After searching the property, Maazouz was found dead under the pool covers in the deep end of the pool, according to the lawsuit.

The design of the ThermGard pool covers were "unreasonably dangerous," the lawsuit alleged, allowing Maazouz to become trapped underneath.

Warnings on the covers about the dangers of their use were not adequate and violated industry standards, the lawsuit further alleged.

Universal Filtration Inc., the manufacturer of the ThermGard pool cover, and BK Reilly & Co., the seller of the cover doing business as The Pool and Spa House, were named as defendants in the lawsuit. Pamplin Media Group has reached out to the companies for comment.

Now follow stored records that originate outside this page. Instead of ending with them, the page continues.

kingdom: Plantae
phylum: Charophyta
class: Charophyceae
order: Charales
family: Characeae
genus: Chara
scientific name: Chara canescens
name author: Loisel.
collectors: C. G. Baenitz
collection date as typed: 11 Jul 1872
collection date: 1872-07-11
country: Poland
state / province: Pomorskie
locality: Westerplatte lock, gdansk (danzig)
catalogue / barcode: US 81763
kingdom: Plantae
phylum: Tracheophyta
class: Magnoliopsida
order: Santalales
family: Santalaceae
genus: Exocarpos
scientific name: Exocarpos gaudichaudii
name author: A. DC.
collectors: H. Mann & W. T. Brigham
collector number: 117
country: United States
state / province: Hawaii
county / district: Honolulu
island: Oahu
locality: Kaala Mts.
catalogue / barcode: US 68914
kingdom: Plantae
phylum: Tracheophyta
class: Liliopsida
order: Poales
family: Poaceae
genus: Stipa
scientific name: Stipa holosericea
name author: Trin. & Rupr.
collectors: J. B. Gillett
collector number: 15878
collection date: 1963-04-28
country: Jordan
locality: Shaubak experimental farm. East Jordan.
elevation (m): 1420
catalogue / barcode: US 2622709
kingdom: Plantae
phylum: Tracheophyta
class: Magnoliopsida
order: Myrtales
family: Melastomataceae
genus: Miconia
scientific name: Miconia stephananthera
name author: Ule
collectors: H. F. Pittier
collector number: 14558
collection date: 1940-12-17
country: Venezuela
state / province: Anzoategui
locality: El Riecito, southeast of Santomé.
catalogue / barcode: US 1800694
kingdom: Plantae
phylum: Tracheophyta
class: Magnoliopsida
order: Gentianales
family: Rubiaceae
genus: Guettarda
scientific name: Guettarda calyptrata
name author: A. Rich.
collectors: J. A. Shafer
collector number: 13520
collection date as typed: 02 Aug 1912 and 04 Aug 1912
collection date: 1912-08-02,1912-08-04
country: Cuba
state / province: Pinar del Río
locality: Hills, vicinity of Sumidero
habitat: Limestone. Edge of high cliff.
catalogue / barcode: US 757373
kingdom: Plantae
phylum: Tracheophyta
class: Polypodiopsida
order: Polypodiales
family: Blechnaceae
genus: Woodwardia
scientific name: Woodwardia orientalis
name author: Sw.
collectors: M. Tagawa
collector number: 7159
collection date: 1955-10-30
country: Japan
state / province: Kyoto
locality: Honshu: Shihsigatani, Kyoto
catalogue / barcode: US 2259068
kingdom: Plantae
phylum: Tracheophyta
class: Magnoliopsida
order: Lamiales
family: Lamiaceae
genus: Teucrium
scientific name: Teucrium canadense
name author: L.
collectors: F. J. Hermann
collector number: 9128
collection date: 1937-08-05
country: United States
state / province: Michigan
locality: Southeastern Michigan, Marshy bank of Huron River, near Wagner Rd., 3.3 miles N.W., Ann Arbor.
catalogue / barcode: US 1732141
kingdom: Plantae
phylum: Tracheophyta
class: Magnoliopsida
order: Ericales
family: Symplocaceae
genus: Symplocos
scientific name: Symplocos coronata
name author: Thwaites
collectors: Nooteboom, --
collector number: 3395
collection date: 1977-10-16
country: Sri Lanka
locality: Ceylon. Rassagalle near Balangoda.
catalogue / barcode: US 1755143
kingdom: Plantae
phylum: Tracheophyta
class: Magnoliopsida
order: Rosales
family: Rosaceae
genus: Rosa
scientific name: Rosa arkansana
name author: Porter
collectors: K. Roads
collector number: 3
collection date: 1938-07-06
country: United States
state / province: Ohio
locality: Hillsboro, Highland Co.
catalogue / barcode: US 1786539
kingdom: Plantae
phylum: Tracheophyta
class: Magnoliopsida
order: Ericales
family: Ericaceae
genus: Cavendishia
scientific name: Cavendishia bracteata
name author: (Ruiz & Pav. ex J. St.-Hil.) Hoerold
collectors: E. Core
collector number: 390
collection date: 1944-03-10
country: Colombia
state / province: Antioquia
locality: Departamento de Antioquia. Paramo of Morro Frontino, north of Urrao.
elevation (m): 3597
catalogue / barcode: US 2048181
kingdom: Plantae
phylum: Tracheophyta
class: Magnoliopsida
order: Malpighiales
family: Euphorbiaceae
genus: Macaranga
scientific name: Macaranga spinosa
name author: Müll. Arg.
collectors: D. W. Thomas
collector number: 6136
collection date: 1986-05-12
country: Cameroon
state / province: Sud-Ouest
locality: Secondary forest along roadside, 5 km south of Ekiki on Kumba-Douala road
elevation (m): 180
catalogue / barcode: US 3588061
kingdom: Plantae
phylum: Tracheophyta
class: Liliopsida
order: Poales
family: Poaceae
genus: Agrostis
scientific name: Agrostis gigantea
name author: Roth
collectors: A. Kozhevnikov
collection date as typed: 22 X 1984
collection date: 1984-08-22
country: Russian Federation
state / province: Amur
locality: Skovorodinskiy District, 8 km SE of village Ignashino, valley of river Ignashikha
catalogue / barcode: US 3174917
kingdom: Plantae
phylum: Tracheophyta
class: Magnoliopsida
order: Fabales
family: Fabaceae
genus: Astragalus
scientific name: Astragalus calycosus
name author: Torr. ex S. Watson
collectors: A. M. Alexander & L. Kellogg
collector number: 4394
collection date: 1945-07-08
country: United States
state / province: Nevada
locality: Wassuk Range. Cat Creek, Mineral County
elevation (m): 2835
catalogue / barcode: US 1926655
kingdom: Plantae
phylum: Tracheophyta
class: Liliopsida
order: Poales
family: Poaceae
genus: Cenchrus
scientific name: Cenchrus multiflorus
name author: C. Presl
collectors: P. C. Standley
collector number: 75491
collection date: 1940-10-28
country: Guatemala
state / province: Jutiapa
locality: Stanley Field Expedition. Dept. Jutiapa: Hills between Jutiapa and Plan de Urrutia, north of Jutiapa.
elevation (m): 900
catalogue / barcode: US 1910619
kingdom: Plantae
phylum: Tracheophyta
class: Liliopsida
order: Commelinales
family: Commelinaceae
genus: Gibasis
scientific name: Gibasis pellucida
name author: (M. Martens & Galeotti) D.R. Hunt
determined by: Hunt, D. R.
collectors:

The Hillsboro Parks & Recreation Department and Hillsboro School District were negligent in allowing the use of the pool covers, allowing swimmers to swim underneath the covers, not properly training staff, swimmers and staff about how to safely use the covers, not having lifeguards on duty, and not noticing Maazouz did not resurface, the lawsuit alleges.

Days after Maazouz's death, Hillsboro School District and city officials told Pamplin Media Group they had discussed procedural changes for swim practices at the pool.

The changes included facility staff covering the pools after swim practices for the reminder of the season as well as providing a lifeguard or designating a coach with lifeguard certification as a lifeguard for every practice.

"Our hearts remain with the Maazouz family and everyone in our community who has been devastated by the tragic death of Nabila," said Patrick Preston, a city spokesperson, in a statement. "The City of Hillsboro is committed to caring for the safety and well-being of all community members at all city facilities. Because this is pending litigation, we will not be issuing additional comments."

Beth Graser, spokesperson for the school district, said she "experienced a rush of emotions and sadness thinking about the loss" of Maazouz when she returned to the facility for the first time since her death to watch a water polo game last week.

"Nabila's death was a tragedy that we are all still grieving," Graser said.

She declined to comment on the lawsuit.